I keep asking myself, would I do it again given another chance?  Right now I don’t feel that big weight lifted of my chest, but maybe with time this will be a positive aspect of our relationship.  Taking the easy way by avoiding the conversation only leads to a more distant relationship.  It was a tough road, a road that I am still traveling on, but I hope that it will be a rewarding, more fulfilling path.  We all have so much more to learn…

I hope that you all have a wonderful holiday season and Merry Christmas to all,



About katieinthehall

I'm a rediscovered crossdresser in my early 30's looking to express my thoughts as I move through this journey of discovery.

Posted on December 21, 2013, in Be Yourself, Coming out, crossdressing, Family/Friends and tagged , , , , . Bookmark the permalink. 18 Comments.

  1. Congratulations on telling your mother. I think letting the truth out is better than hiding or suppressing, but it may take a few years for it to sink in.

  2. Congratulations, that was a big first step. I know how hard that was. I have often thought about telling my parents and how it would go but have never done it. I think for the simply reason like you Susan is only part of who I am a big part but still only part. It sounds like it went well and I hope she grows to love her new daughter as much as her son.

  3. Congratulations on taking such a big step!

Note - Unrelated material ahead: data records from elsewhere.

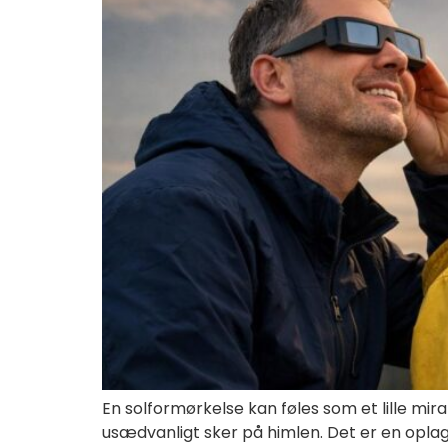
En solformørkelse kan føles som et lille mir
usædvanligt sker på himlen. Det er en oplag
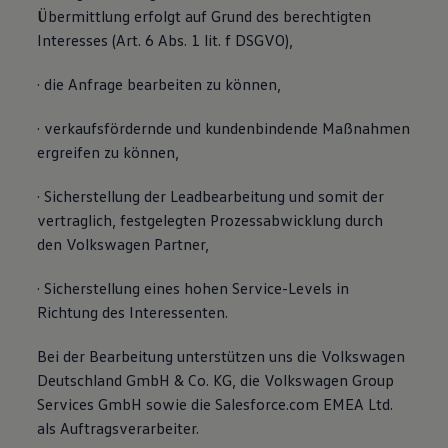
Übermittlung erfolgt auf Grund des berechtigten
Interesses (Art. 6 Abs. 1 lit. f DSGVO),
· die Anfrage bearbeiten zu können,
· verkaufsfördernde und kundenbindende Maßnahmen
ergreifen zu können,
· Sicherstellung der Leadbearbeitung und somit der
vertraglich, festgelegten Prozessabwicklung durch
den Volkswagen Partner,
· Sicherstellung eines hohen Service-Levels in
Richtung des Interessenten.
Bei der Bearbeitung unterstützen uns die Volkswagen
Deutschland GmbH & Co. KG, die Volkswagen Group
Services GmbH sowie die Salesforce.com EMEA Ltd.
als Auftragsverarbeiter.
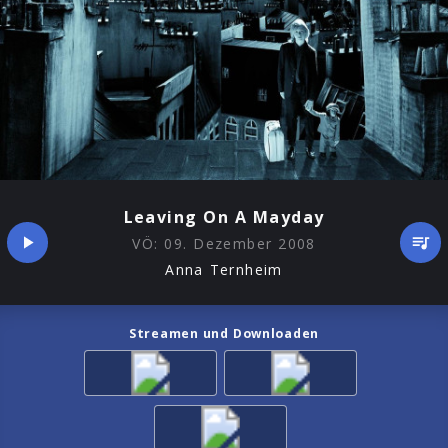
Leaving On A Mayday
VÖ:
09. Dezember 2008
Anna Ternheim
Streamen und Downloaden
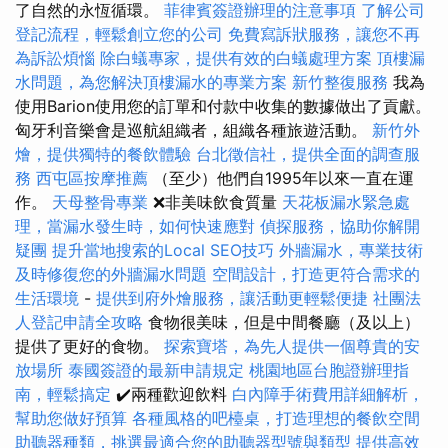
了自然的永恆循環。
菲律賓簽證辦理的注意事項
了解公司
登記流程，輕鬆創立您的公司
免費寫訴狀服務，讓您不再
為訴訟煩惱
除白蟻專家，提供有效的白蟻處理方案
頂樓漏
水問題，為您解決頂樓漏水的專業方案
新竹整復服務
我為
使用Barion使用您的訂單和付款中收集的數據做出了貢獻。
匈牙利音樂會是巡航組織者，組織各種旅遊活動。
新竹外
燴，提供獨特的餐飲體驗
台北徵信社，提供全面的調查服
務
西屯區按摩推薦
（至少）他們自1995年以來一直在運
作。
天母整骨專業
❌非美味飲食質量
天花板漏水緊急處
理，當漏水發生時，如何快速應對
偵探服務，協助你解開
疑團
提升當地搜索的Local SEO技巧
外牆漏水，專業技術
及時修復您的外牆漏水問題
空間設計，打造更符合需求的
生活環境
-
提供到府外燴服務，讓活動更輕鬆便捷
社團法
人登記申請全攻略
食物很美味，但是中間餐廳（及以上）
提供了更好的食物。
探索寶塔，為先人提供一個尊貴的安
放場所
泰國簽證的最新申請規定
桃園地區台胞證辦理指
南，輕鬆搞定
✔️兩種歡迎飲料
白內障手術費用詳細解析，
幫助您做好預算
各種風格的吧檯桌，打造理想的餐飲空間
助聽器種類，挑選最適合您的助聽器型號與類型
提供高效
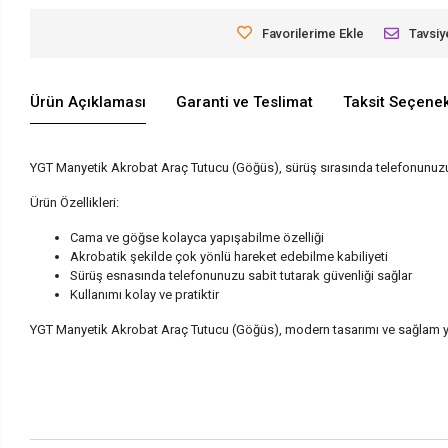
Favorilerime Ekle
Tavsiy
Ürün Açıklaması
Garanti ve Teslimat
Taksit Seçenek
YGT Manyetik Akrobat Araç Tutucu (Göğüs), sürüş sırasında telefonunuzu 
Ürün Özellikleri:
Cama ve göğse kolayca yapışabilme özelliği
Akrobatik şekilde çok yönlü hareket edebilme kabiliyeti
Sürüş esnasında telefonunuzu sabit tutarak güvenliği sağlar
Kullanımı kolay ve pratiktir
YGT Manyetik Akrobat Araç Tutucu (Göğüs), modern tasarımı ve sağlam yapıs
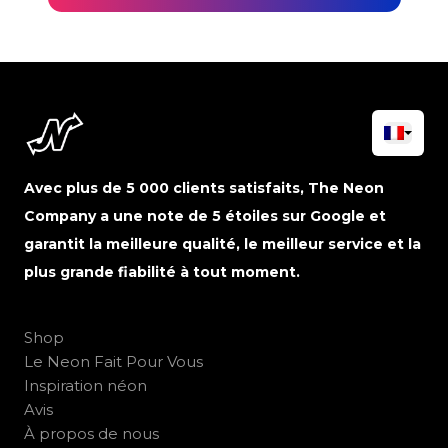
Avec plus de 5 000 clients satisfaits, The Neon
Company a une note de 5 étoiles sur Google et
garantit la meilleure qualité, le meilleur service et la
plus grande fiabilité à tout moment.
Shop
Le Neon Fait Pour Vous
Inspiration néon
Avis
À propos de nous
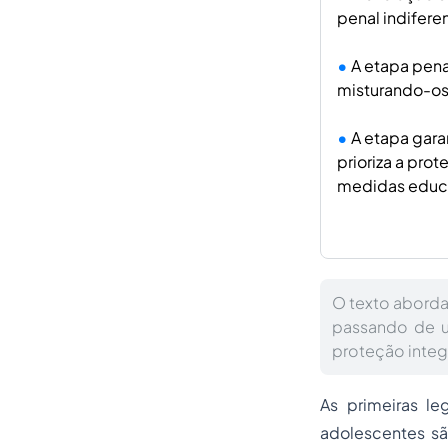
penal indiferen
A etapa pena
misturando-os
A etapa gara
prioriza a pro
medidas educa
O texto aborda
passando de um
proteção integ
As primeiras le
adolescentes são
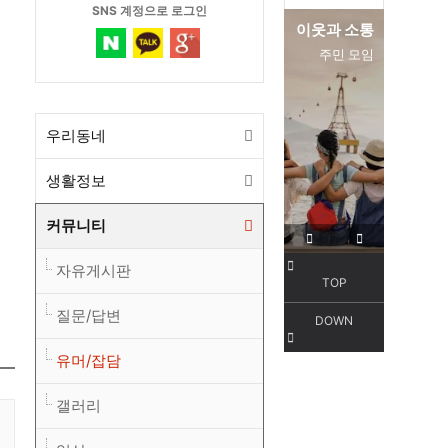
SNS 계정으로 로그인
편리한 교통
이웃과 소통
서해선
주민 모임
우리동네
생활정보
커뮤니티
자유게시판
TOP
질문/답변
DOWN
유머/잡담
갤러리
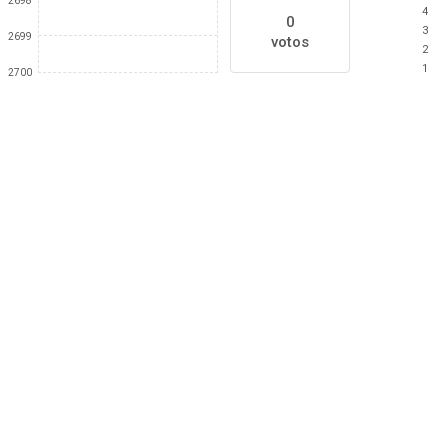
2698
4
0
3
2699
votos
2
1
2700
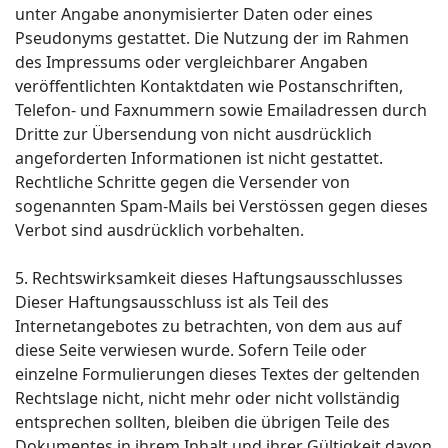
unter Angabe anonymisierter Daten oder eines
Pseudonyms gestattet. Die Nutzung der im Rahmen
des Impressums oder vergleichbarer Angaben
veröffentlichten Kontaktdaten wie Postanschriften,
Telefon- und Faxnummern sowie Emailadressen durch
Dritte zur Übersendung von nicht ausdrücklich
angeforderten Informationen ist nicht gestattet.
Rechtliche Schritte gegen die Versender von
sogenannten Spam-Mails bei Verstössen gegen dieses
Verbot sind ausdrücklich vorbehalten.
5. Rechtswirksamkeit dieses Haftungsausschlusses
Dieser Haftungsausschluss ist als Teil des
Internetangebotes zu betrachten, von dem aus auf
diese Seite verwiesen wurde. Sofern Teile oder
einzelne Formulierungen dieses Textes der geltenden
Rechtslage nicht, nicht mehr oder nicht vollständig
entsprechen sollten, bleiben die übrigen Teile des
Dokumentes in ihrem Inhalt und ihrer Gültigkeit davon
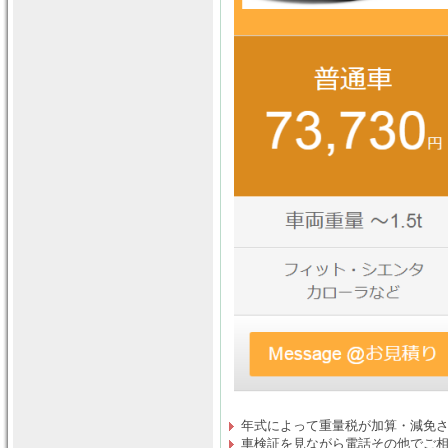
年式によって重量税が加算・減免
車検証を見ながら電話その他でご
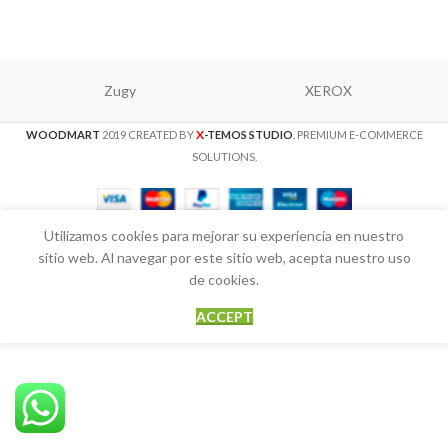
Zugy
XEROX
X
WOODMART
2019 CREATED BY
-TEMOS STUDIO
. PREMIUM E-COMMERCE
SOLUTIONS.
Utilizamos cookies para mejorar su experiencia en nuestro
sitio web. Al navegar por este sitio web, acepta nuestro uso
de cookies.
ACCEPT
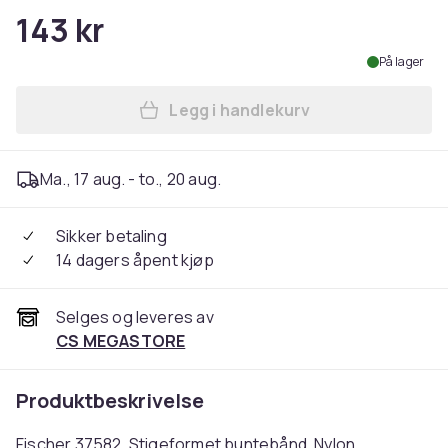
143 kr
På lager
Legg i handlekurv
Legg Fischer 37582, Stigefo
Ma., 17 aug. - to., 20 aug.
Sikker betaling
14 dagers åpent kjøp
Selges og leveres av
CS MEGASTORE
Produktbeskrivelse
Fischer 37582, Stigeformet buntebånd, Nylon,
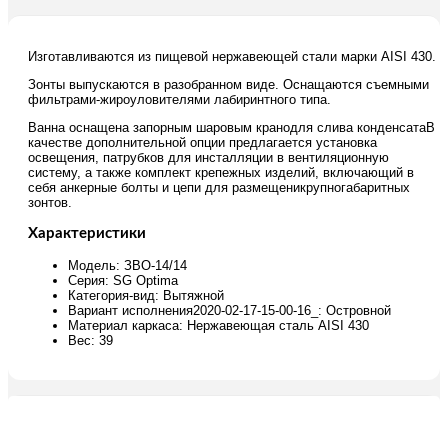
Изготавливаются из пищевой нержавеющей стали марки AISI 430.
Зонты выпускаются в разобранном виде. Оснащаются съемными
фильтрами-жироуловителями лабиринтного типа.
Ванна оснащена запорным шаровым кранодля слива конденсатаВ
качестве дополнительной опции предлагается установка
освещения, патрубков для инсталляции в вентиляционную
систему, а также комплект крепежных изделий, включающий в
себя анкерные болты и цепи для размещеникрупногабаритных
зонтов.
Характеристики
Модель: ЗВО-14/14
Серия: SG Optima
Категория-вид: Вытяжной
Вариант исполнения2020-02-17-15-00-16_: Островной
Материал каркаса: Нержавеющая сталь AISI 430
Вес: 39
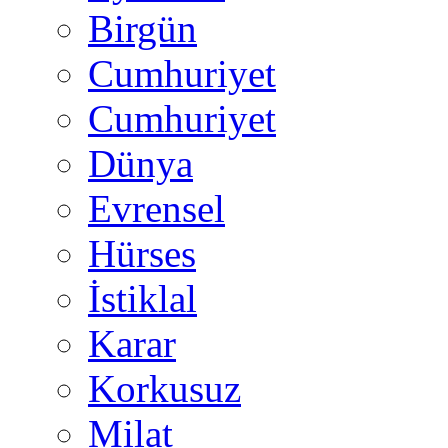
Birgün
Cumhuriyet
Cumhuriyet
Dünya
Evrensel
Hürses
İstiklal
Karar
Korkusuz
Milat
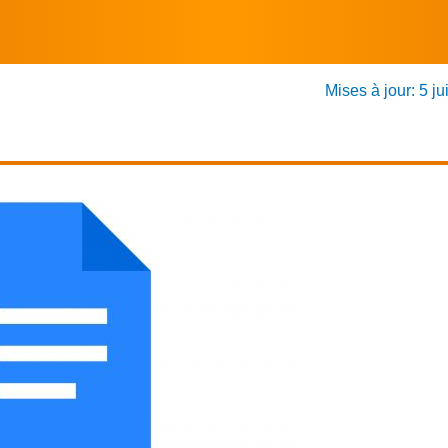
Mises à jour: 5 ju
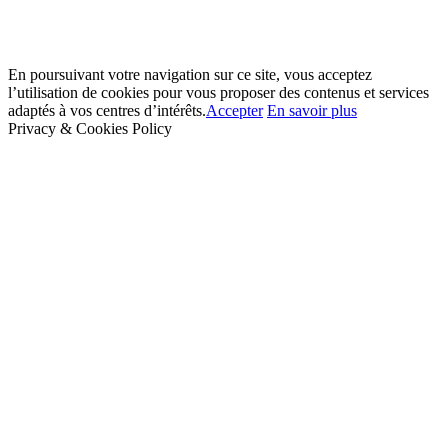
En poursuivant votre navigation sur ce site, vous acceptez
l’utilisation de cookies pour vous proposer des contenus et services
adaptés à vos centres d’intérêts.
Accepter
En savoir plus
Privacy & Cookies Policy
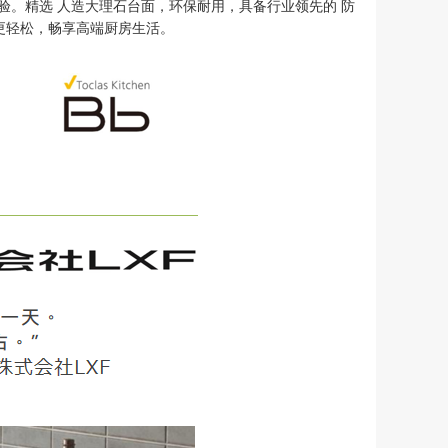
体验。精选 人造大理石台面，环保耐用，具备行业领先的 防
更轻松，畅享高端厨房生活。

  4. Congratulations! I enjoyed reading this.
    You are a beautiful human being. Hold on to that! (I wrote a post about identifying others as humans first. And identifying our own humanity first. It’s called Identity Lingo 2.)
    Keep posting! I’ll follow!

    • Thank you Tahsin. That’s a great way to look at the world, we are all humans first just trying to find our way through life. We all have so much in common if we allow ourselves to look at the bigger picture.

  5. Good for you for letting you mother into this important part of your life. Its never easy to
    open up but it’ll be worth the effort in the long run, Happy Holidays!

  6. Wow Katie, good for you! I am impressed with your honesty.

    I do agree that you placed your mom in kind of an odd position. My sister and I have an agreement with each other, if we say something to each other, then assume the information will go directly to our spouses. If you don’t want me to tell my wife, then don’t tell me.

    It sounds as if your mom will be willing to continue to discuss this with you, and that is a great thing. Many people are just not interested and don’t want to know anything about this, so its wonderful that she was and is willing to talk with you about this.

    Good for you sweetie!

    • Thank you Nadine for your love and support. It feels like this will be something that my parents and I will be able to work through and discuss. I wish you and Jules a Merry Christmas and a Happy New Year!

  7. Congratulations, Katie! Sounds like there’s still a long way to go but good for you for taking that first step!

  8. Katie, you continue to impress and inspire. The goals you achieved this past year have been huge! Your writing is always great and I am so glad you are sharing this online and in your life. Merry Christmas and a glamorous new year!

    • Thank you, Anna! We all have made progress in our lives in order to live a more honest life, and I am happy to have made so many supportive and loving friends over the last two years. I wish you and your growing family a Merry Christmas and a very happy New Year.

  9. I’m just seeing this and so happy that the conversation went well! I think most parents just want to know that our kids will be happy & healthy and have a full life; seems like you’ve got that! Hope your new year is going well. oxo

    • Thank you, Karen. I really have had some amazing love and support from family and friends over the years, which has made life easier and happier. I really do appreciate the stories you share on your blog as they provide a different perspective as a parent, it really opens my eyes to new ways of looking at things. Thank you, and have a wonderful new year, for you and your family.